Sem dúvida, essa indispensável subordinação, a única base possível da unidade humana, já tinha sido organizada, embora empiricamente, pelo regime teológico, como notei acima. Mas, por causa duma fatalidade peculiar do estudo inicial, essa primeira organização se encontrava necessariamente afetada dum vício radical, que só lhe permitia um destino provisório. Pois devia logo se tornar profundamente opressiva  para a inteligência, que só veio à luz mediante a dissolução dela, modificando-a progressivamente até a dissolver, como resultado geral dessa inevitável inssureição de vinte séculos, que de resto desenvolveu naturalmente anárquicas utopias de orgulho metafísico e científico” (...)

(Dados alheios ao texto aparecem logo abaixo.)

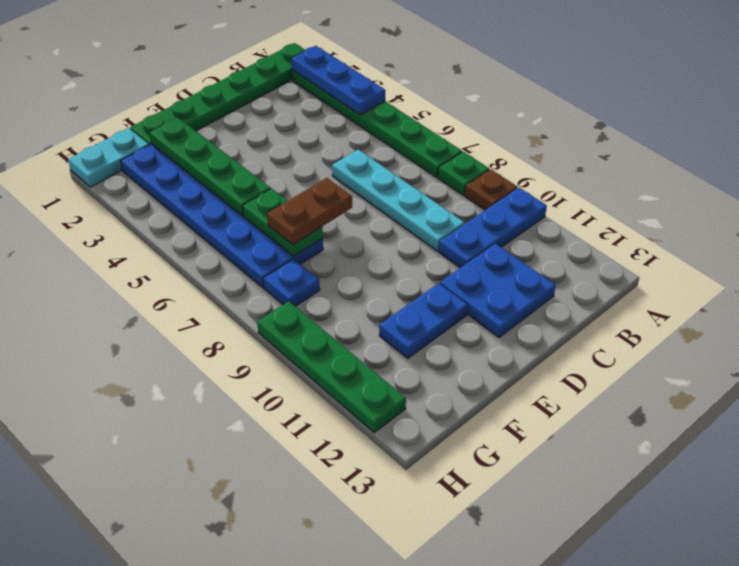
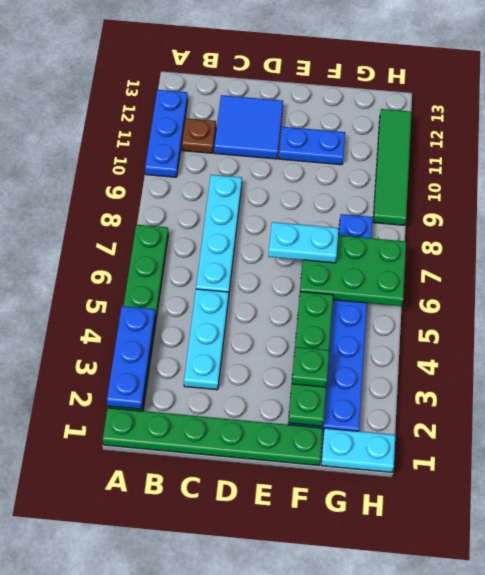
green 1x1 plate [438,152,489,195] -> green 1x1 plate moved to [292,347,329,387]
brown 1x1 plate [465,169,517,210] -> brown 1x1 plate moved to [182,118,216,153]
blue 1x3 plate [439,188,547,268] -> blue 1x3 plate turned to [145,90,188,177]
none -> cyan 1x3 plate [184,289,229,390]
blue 2x2 plate [440,244,556,337] -> blue 2x2 tile [214,95,283,159]
brown 1x2 plate [267,178,352,245] -> cyan 1x2 plate [268,222,339,263]
green 1x2 plate [243,188,323,256] -> green 2x3 plate [300,235,406,306]
green 1x4 plate [257,301,406,433] -> green 1x4 tile [373,109,412,225]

“A esta lei de filiação meu Sistema de filosofia positiva sempre associou a lei de classificação, cuja aplicação dinâmica fornece o segundo elemento indispensável à minha teoria da evolução, determinando a ordem necessária, segundo a qual nossas diversas concepções participam de cada fase sucessiva. Sabe-se que ella ordem está regulada pela generalidade decrescente dos fenômenos correspondentes, ou, o que implica o mesmo, por sua complicação crescente. Daí resulta sua dependência espontânea em relação a todos aqueles que são mais simples e menos especiais. A hierarquia fundamental de nossas especulações reais consiste assim em suaclassificação natural em seis categorias elementares: matemática, astronômica, física, química, biológica e, enfim, sociológica; cada uma sofrendo antes da seguinte os diferentes graus essenciais da evolução total, que só poderia oferecer um caráter vago e confuso, sem o uso contínuo de tal classificação”. (Discurso preliminar sobre o conjunto do positivismo).